- [Text segment]:
Talked to both my parents on Erev rosh hashana. My dad tried to convince me I should go to his friend's synagogue downtown...he told me he had already arranged for me to get in for free (all i had to do was name drop him). And it was conservative so just my style! Or not, since I'm an atheist, not conservative. Then my friend/officemate tried to convince me to go to conservative services at my school with her and her (also not jewish) boyfriend. Skipped out on both of those, since they both started at 7, and I wanted to be at home in time to cook for dinner for me and B, which we had at 8.

Oddly a bunch of my not jewish friends have been talking about how they went to rosh hashana dinners at their friend's houses. It's weird how some of my friends who arn't jewish are more plugged into the jewish community than I am...

Also on tuesday while talking to my mother I gave her a list of around 15 recipes I'd like her to send over, and she said she would photocopy them and send them over next week (which I guess is this week). I told her I wanted them so that I can make new and interesting foods for holiday potlucks. That is a complete lie. Really, I'm afraid that if I marry B, my parents will cut me off, so I'm trying to get the stuff I'd my mom's recipes...before that happens. Also, you never know what's going to happen even if they don't cut me off. I would have loved to have gotten my grandmother's rugeluch recipe before she died, but didn't even think of that until it was too late.

In other interesting parent/jew news, it seems my complete and total atheism has opened up some doors for my younger brother. My brother is not religious either, which my parents know about, but which they never have really talked about...he pretends to be religious while he is at home, and they pretend they don't know that all shabbas long he is watching movies on his computer in his room. He lives with them, so is a lot less open than I am about not following much. Also, he is going to this academy thing this semester to train to be in law enforcement. The academy runs all day long, and he lives there during the week. Initially he was planning on going to my house or a friend's house on weekends, since there would be no way he could get back to my parents house before shabbas started. But my father has decided that "some shabbas is better than no shabbas at all" and that my brother is allowed to come over after shabbas has started. It seems he's admitted defeat in getting all his children to be orthodox, but is trying to get all of us to have some connection to my brother can come home after shabbas, and he's trying to get me to go to conservative services.

Since i'm talking about all my family here with no real rhyme or reason, i just found out my other brother, who is doing his post-high school year in israel, was forced to shave his beard off by the rabbi at his school. I thought this was really weird at first, especially given that most rabbis I know have beards. But if you look at it from a cultish/brain washing perspective it makes making everyone at the yeshiva look the same and remove the parts of themselves (literally the parts of themselves in this case) that do not conform, you start breaking down their sense of individual identity. Which makes it a lot easier to impose the identity you want them to have on them. And indeed, after less than a month there, my brother is now talking about how he is becoming more and more religious.

- [Questions on the material]:
A. Summarize the blog post about family and religion in two sentences.
B. Pick up the blog post about family and religion where it stops and keep writing it.

(Dataset entries)
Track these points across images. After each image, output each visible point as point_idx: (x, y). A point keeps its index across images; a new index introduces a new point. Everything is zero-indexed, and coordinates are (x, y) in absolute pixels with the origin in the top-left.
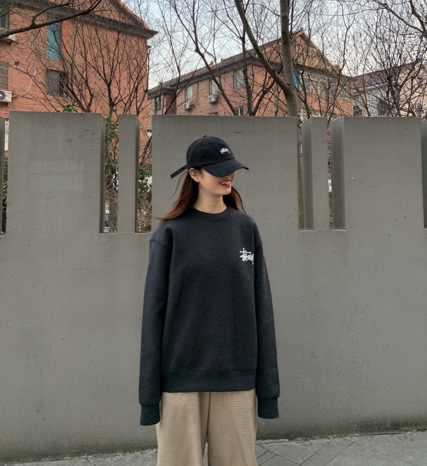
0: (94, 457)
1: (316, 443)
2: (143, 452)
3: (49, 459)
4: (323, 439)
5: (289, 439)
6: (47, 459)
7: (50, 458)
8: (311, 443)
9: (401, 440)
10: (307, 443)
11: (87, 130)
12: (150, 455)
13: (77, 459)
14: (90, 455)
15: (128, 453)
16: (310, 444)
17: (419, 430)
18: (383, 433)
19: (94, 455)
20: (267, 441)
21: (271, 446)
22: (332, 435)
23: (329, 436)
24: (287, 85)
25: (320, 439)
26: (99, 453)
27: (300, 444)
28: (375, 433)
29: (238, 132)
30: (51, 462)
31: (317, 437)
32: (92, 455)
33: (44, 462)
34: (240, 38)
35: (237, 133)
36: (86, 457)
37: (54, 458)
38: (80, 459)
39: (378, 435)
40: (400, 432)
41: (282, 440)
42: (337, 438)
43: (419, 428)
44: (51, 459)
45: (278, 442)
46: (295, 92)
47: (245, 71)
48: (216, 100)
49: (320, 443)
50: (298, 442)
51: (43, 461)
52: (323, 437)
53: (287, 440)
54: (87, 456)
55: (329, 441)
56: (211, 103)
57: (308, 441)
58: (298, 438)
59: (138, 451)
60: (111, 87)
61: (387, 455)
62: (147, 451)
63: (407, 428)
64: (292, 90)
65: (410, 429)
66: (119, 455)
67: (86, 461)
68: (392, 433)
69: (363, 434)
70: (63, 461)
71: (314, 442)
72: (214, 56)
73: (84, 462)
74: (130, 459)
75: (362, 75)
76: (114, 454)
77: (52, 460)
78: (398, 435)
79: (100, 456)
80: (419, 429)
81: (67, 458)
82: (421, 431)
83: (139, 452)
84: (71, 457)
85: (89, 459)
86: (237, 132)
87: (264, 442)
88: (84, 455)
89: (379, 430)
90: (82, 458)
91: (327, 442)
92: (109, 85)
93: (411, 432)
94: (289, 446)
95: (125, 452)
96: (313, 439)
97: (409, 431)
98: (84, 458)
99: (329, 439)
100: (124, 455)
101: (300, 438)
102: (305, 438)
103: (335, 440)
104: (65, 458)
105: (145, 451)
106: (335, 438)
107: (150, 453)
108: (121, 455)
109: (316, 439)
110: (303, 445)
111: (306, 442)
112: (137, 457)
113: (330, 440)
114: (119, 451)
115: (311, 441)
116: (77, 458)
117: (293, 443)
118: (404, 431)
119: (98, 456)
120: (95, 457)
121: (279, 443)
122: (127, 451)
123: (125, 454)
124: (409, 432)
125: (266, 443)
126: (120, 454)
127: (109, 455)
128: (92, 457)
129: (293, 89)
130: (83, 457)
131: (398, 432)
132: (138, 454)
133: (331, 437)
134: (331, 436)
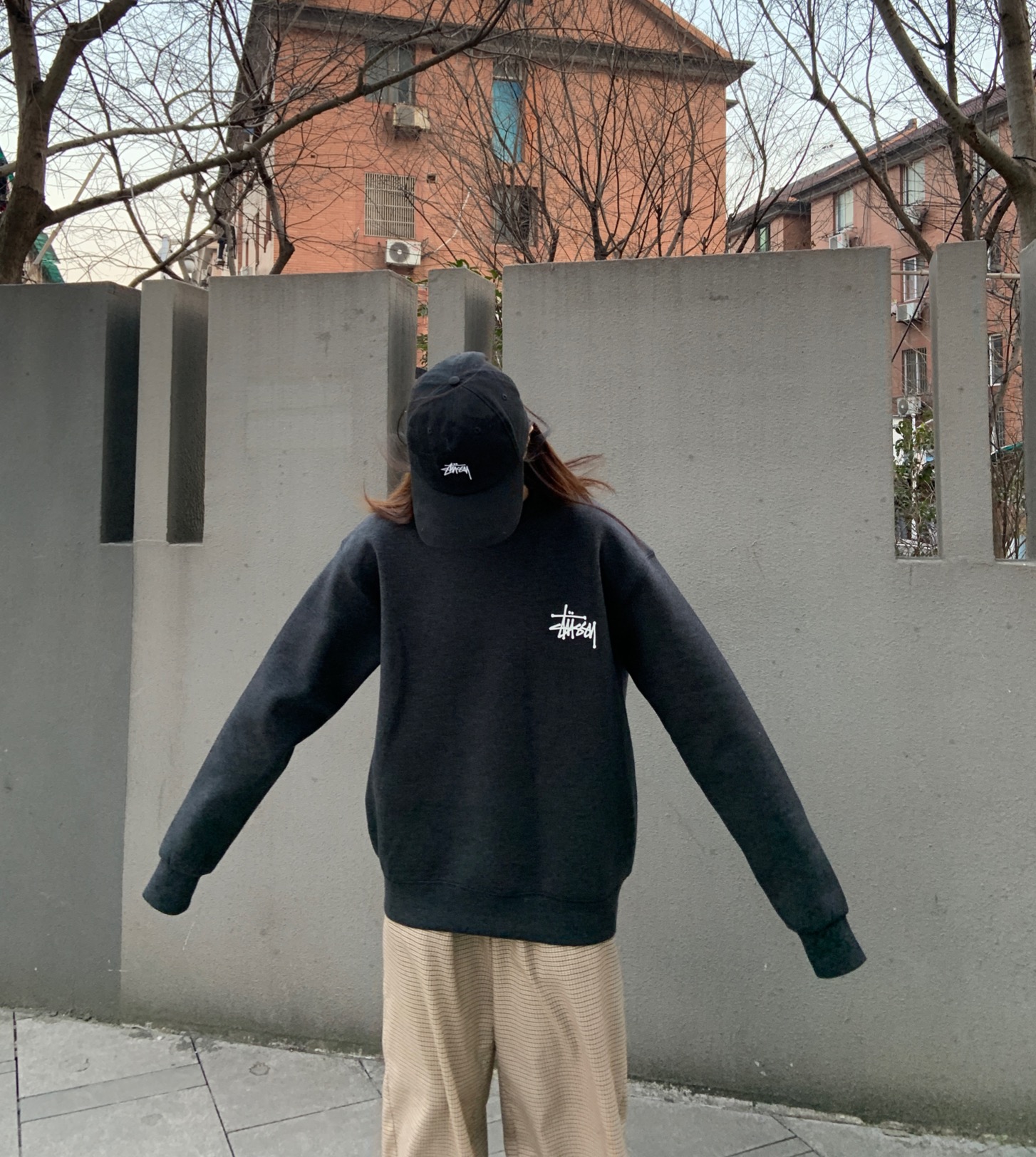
0: (376, 1059)
1: (942, 1145)
3: (285, 1046)
5: (864, 1119)
6: (281, 1044)
7: (288, 1043)
8: (926, 1141)
10: (914, 1139)
13: (341, 1057)
14: (370, 1053)
16: (921, 1144)
20: (801, 1112)
21: (809, 1126)
22: (996, 1134)
23: (986, 1136)
25: (956, 1138)
27: (893, 1138)
29: (719, 298)
30: (288, 1052)
31: (948, 1131)
32: (373, 1055)
33: (272, 1050)
36: (359, 1056)
37: (295, 1045)
38: (346, 1058)
41: (843, 1116)
42: (1008, 1146)
44: (290, 1046)
45: (833, 1122)
49: (952, 1148)
50: (888, 1131)
51: (272, 1047)
52: (964, 1135)
53: (860, 1121)
54: (363, 1055)
55: (980, 1147)
57: (920, 1135)
58: (892, 1122)
67: (359, 1064)
70: (312, 1055)
71: (935, 1140)
77: (290, 1049)
81: (320, 1050)
84: (330, 1050)
85: (364, 1062)
86: (716, 295)
87: (792, 1111)
88: (357, 1052)
90: (352, 1057)
91: (975, 1151)
94: (857, 1137)
96: (936, 1133)
98: (356, 1059)
99: (983, 1142)
101: (897, 1123)
102: (911, 1126)
103: (1002, 1148)
104: (316, 1050)
106: (1002, 1143)
109: (945, 1135)
110: (901, 1142)
111: (912, 1136)
113: (986, 1148)
115: (927, 1137)
116: (341, 1054)
117: (875, 1132)
121: (835, 1124)
125: (799, 1117)
128: (371, 1059)
130: (355, 1056)
133: (989, 1139)
134: (993, 1136)
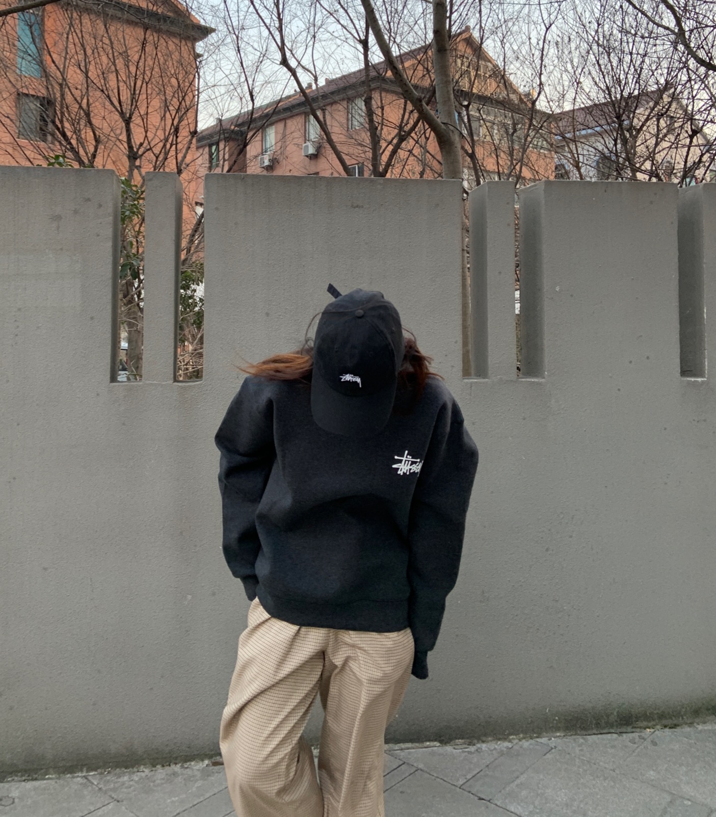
0: (98, 774)
1: (488, 748)
2: (186, 766)
3: (19, 779)
4: (499, 742)
5: (441, 742)
6: (16, 778)
7: (22, 776)
8: (479, 748)
9: (635, 743)
10: (472, 749)
11: (89, 200)
12: (198, 770)
13: (68, 778)
14: (92, 770)
15: (159, 766)
16: (477, 750)
17: (665, 727)
18: (605, 731)
19: (99, 771)
20: (403, 745)
21: (409, 753)
22: (516, 735)
23: (511, 737)
24: (442, 125)
25: (494, 742)
26: (109, 768)
27: (461, 750)
28: (590, 732)
29: (357, 206)
30: (23, 783)
31: (490, 739)
32: (96, 770)
33: (10, 784)
34: (361, 41)
35: (355, 208)
36: (84, 774)
37: (29, 776)
38: (73, 777)
39: (594, 734)
40: (634, 730)
41: (428, 743)
42: (524, 741)
43: (664, 722)
44: (24, 778)
45: (422, 748)
46: (456, 138)
47: (367, 100)
48: (316, 151)
49: (495, 749)
50: (456, 747)
51: (8, 782)
52: (499, 739)
53: (437, 744)
54: (87, 772)
55: (510, 745)
56: (307, 156)
57: (474, 745)
58: (457, 741)
59: (176, 764)
60: (132, 125)
61: (611, 770)
62: (193, 763)
63: (645, 723)
64: (451, 133)
65: (650, 724)
66: (143, 771)
67: (85, 780)
68: (619, 730)
69: (569, 734)
70: (45, 781)
71: (484, 746)
72: (314, 73)
73: (81, 784)
74: (163, 777)
75: (570, 111)
76: (135, 769)
77: (24, 781)
78: (630, 734)
79: (109, 772)
80: (667, 724)
81: (51, 776)
82: (670, 728)
83: (178, 766)
84: (59, 774)
85: (90, 778)
86: (355, 205)
87: (397, 747)
88: (82, 771)
89: (598, 725)
90: (78, 776)
91: (507, 748)
92: (128, 122)
93: (652, 730)
94: (440, 755)
95: (154, 766)
96: (483, 742)
97: (649, 728)
98: (82, 777)
99: (510, 741)
100: (152, 771)
101: (460, 740)
102: (468, 740)
103: (521, 743)
104: (47, 777)
105: (188, 763)
106: (520, 740)
107: (197, 767)
108: (146, 771)
109: (488, 742)
110: (466, 752)
111: (471, 747)
112: (175, 774)
113: (512, 745)
114: (144, 765)
115: (479, 745)
116: (69, 775)
117: (448, 749)
118: (641, 728)
119: (106, 773)
120: (101, 774)
121: (424, 749)
122: (157, 764)
123: (154, 769)
124: (648, 730)
125: (402, 749)
126: (144, 769)
127: (126, 770)
128: (94, 775)
129: (453, 132)
130: (80, 775)
131: (629, 729)
132: (177, 768)
133: (513, 739)
134: (515, 737)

- [Numbered answers]:
A. On Erev Rosh Hashana the writer, an atheist, skipped services that both a father and an officemate suggested in order to cook dinner at home with B, and has asked for about fifteen of the mother's recipes out of fear of being cut off by the parents after marrying B. The father now lets a younger brother come home after Shabbat has begun, while another brother, who is spending a year at a yeshiva in Israel, was made to shave his beard and says he is becoming more and more religious.

B.
Which brings me to my final story in this entry. When I started dating A, my ex-fiance, who converted to judaism, my parents were freaking out becuase they thought he wasn't jewish enough for me. All that lip service about being cool with really is just lip service. My grandmother even told me she was praying for me to break up with him. My parents (of course) consulted their local rabbi on what they should do about it. His solution? My parents should send me to Israel for a year so that I would be away from him and get back my yiddishkeit. Of course I refused to go, which led to several months of arguing. It was then (around 17) that I stopped going to my parents shul entirely, becuase I was disgusted with that answer. The solution to me dating someone my parents didn't like was to send me off to a foreign country to get brainwashed for a year? Right.

Tuesday, September 11, 2007

on weddings and marriages.

Oh weddings. Weddings have been on my mind a bit lately for a variety of reasons. Not the least of which was B dropping the "m" word right and left this morning. (ack! I'm too young!)

Jewish Atheist was blogging about jewish weddings and funerals in response to my post about my dad's reaction to his funeral. Part of what he was talking about was how in some Jewish weddings, people get so involved in the ritual that they forget the couple involved.

When I was planning my wedding back when I was engaged 4 years ago, I wanted this band Soul Farm (now called the Humble Kings, who I incidentally saw at a festival a few weeks back) to play the wedding- they played jewish music, but it was in a more hippie-ish, jam-band style. More my style that is. Soul farm played secular music (that is, music in english), but also plays traditional jewish music, including a song i believe they wrote called "Ani l'dodi" from that line "ani l'dodi v'dodi lee" (I am for my love and my love is for me) which I thought would be great to walk down the aisle to.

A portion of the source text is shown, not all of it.